The records below should be printed once more, exactly as they appear.

[[ DATASET RECORDS open ]]

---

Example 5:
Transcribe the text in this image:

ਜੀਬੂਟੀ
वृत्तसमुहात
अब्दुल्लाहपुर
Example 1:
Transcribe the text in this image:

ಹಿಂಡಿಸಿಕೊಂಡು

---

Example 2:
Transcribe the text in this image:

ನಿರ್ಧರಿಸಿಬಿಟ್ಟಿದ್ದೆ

[[ DATASET RECORDS closed ]]

**ANSWER FOR THIS EXERCISE**
---

Example 5:
Transcribe the text in this image:

ਜੀਬੂਟੀ
वृत्तसमुहात
अब्दुल्लाहपुर
Example 1:
Transcribe the text in this image:

ಹಿಂಡಿಸಿಕೊಂಡು

---

Example 2:
Transcribe the text in this image:

ನಿರ್ಧರಿಸಿಬಿಟ್ಟಿದ್ದೆ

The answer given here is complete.